**What the task requires**
Repeat the data exactly, leaving out any image.

**Material provided**

Start of Block

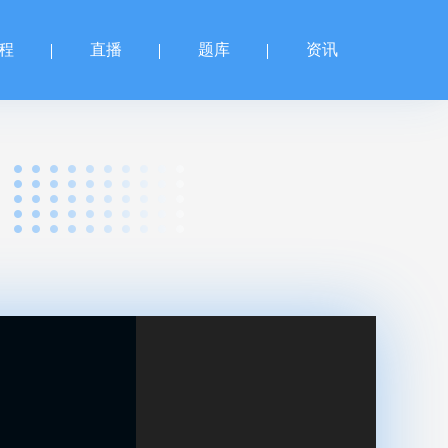
程
直播
题库
资讯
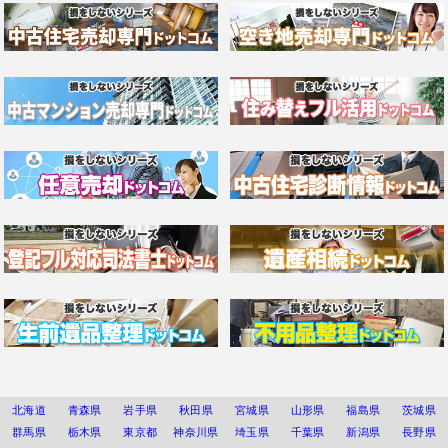
北海道
青森県
岩手県
秋田県
宮城県
山形県
福島県
茨城県
群馬県
栃木県
東京都
神奈川県
埼玉県
千葉県
新潟県
長野県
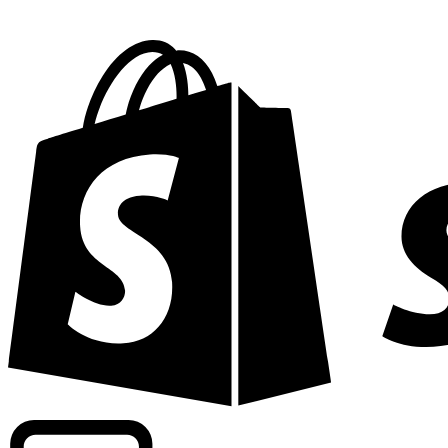
Abasteciendo tarifas de grado comercial en 300+ compañ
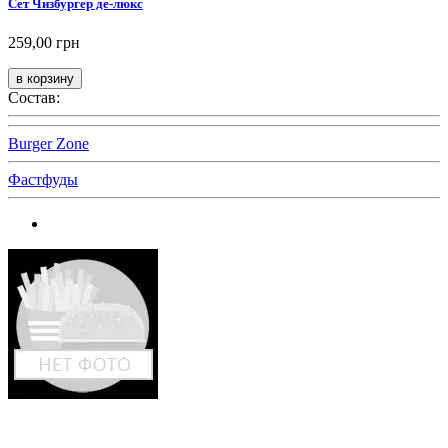
Сет Чизбургер де-люкс
259,00 грн
Состав:
Burger Zone
Фастфуды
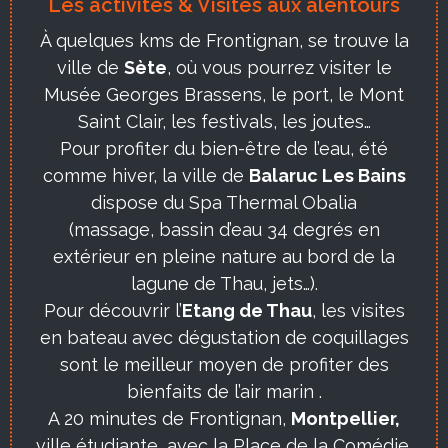
Les activités & Visites aux alentours
À quelques kms de Frontignan, se trouve la
ville de
Sète
, où vous pourrez visiter le
Musée Georges Brassens, le port, le Mont
Saint Clair, les festivals, les joutes…
Pour profiter du bien-être de l’eau, été
comme hiver, la ville de
Balaruc Les Bains
dispose du Spa Thermal Obalia
(massage, bassin d’eau 34 degrés en
extérieur en pleine nature au bord de la
lagune de Thau, jets…).
Pour découvrir l’
Etang de Thau
, les visites
en bateau avec dégustation de coquillages
sont le meilleur moyen de profiter des
bienfaits de l’air marin .
A 20 minutes de Frontignan,
Montpellier,
ville étudiante, avec la Place de la Comédie,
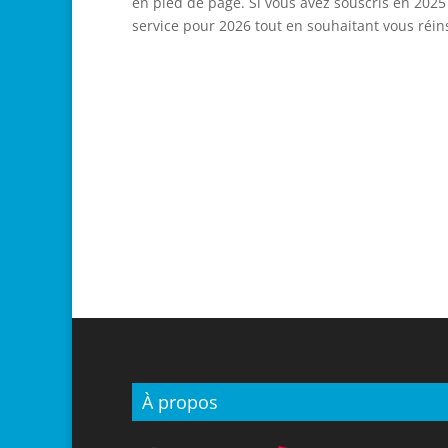
en pied de page. Si vous avez souscris en 202
service pour 2026 tout en souhaitant vous réin
À propos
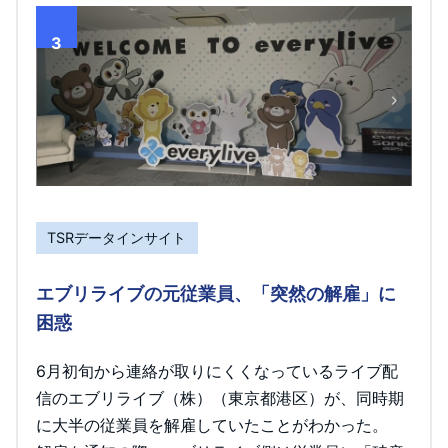
3
TSRデータインサイト
エブリライブの元従業員、「突然の解雇」に
困惑
6月初旬から連絡が取りにくくなっているライブ配
信のエブリライブ（株）（東京都港区）が、同時期
に大半の従業員を解雇していたことがわかった。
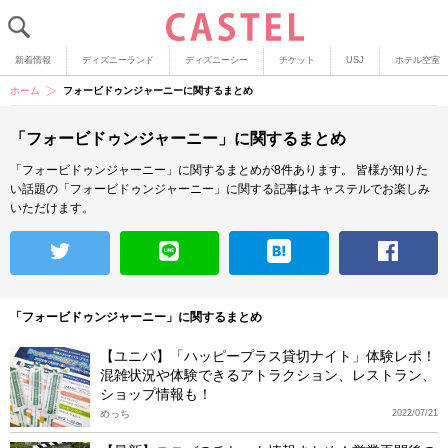
新着情報
ディズニーランド
ディズニーシー
チケット
USJ
ホテル空室
ホーム
フォービドゥンジャーニーに関するまとめ
「フォービドゥンジャーニー」に関するまとめ
「フォービドゥンジャーニー」に関するまとめが8件あります。
皆様が知りた
い話題の「フォービドゥンジャーニー」に関する記事はキャステルでお楽しみ
いただけます。
「フォービドゥンジャーニー」に関するまとめ
【ユニバ】「ハッピープラス貸切ナイト」体験レポ！
混雑状況や体験できるアトラクション、レストラン、
ショップ情報も！
めっち
2022/07/21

End of Block

**Finished exercise**
程
直播
题库
资讯
北海道
青森県
岩手県
秋田県
宮城県
山形県
福島県
茨城県
群馬県
栃木県
東京都
神奈川県
埼玉県
千葉県
新潟県
長野県
Abasteciendo tarifas de grado comercial en 300+ compañ
Сет Чизбургер де-люкс
259,00 грн
Состав:
Burger Zone
Фастфуды
Les activités & Visites aux alentours
À quelques kms de Frontignan, se trouve la
ville de
Sète
, où vous pourrez visiter le
Musée Georges Brassens, le port, le Mont
Saint Clair, les festivals, les joutes…
Pour profiter du bien-être de l’eau, été
comme hiver, la ville de
Balaruc Les Bains
dispose du Spa Thermal Obalia
(massage, bassin d’eau 34 degrés en
extérieur en pleine nature au bord de la
lagune de Thau, jets…).
Pour découvrir l’
Etang de Thau
, les visites
en bateau avec dégustation de coquillages
sont le meilleur moyen de profiter des
bienfaits de l’air marin .
A 20 minutes de Frontignan,
Montpellier,
ville étudiante, avec la Place de la Comédie,
en pied de page. Si vous avez souscris en 202
service pour 2026 tout en souhaitant vous réin
À propos
3
TSRデータインサイト
エブリライブの元従業員、「突然の解雇」に
困惑
6月初旬から連絡が取りにくくなっているライブ配
信のエブリライブ（株）（東京都港区）が、同時期
に大半の従業員を解雇していたことがわかった。
新着情報
ディズニーランド
ディズニーシー
チケット
USJ
ホテル空室
ホーム
フォービドゥンジャーニーに関するまとめ
「フォービドゥンジャーニー」に関するまとめ
「フォービドゥンジャーニー」に関するまとめが8件あります。
皆様が知りた
い話題の「フォービドゥンジャーニー」に関する記事はキャステルでお楽しみ
いただけます。
「フォービドゥンジャーニー」に関するまとめ
【ユニバ】「ハッピープラス貸切ナイト」体験レポ！
混雑状況や体験できるアトラクション、レストラン、
ショップ情報も！
めっち
2022/07/21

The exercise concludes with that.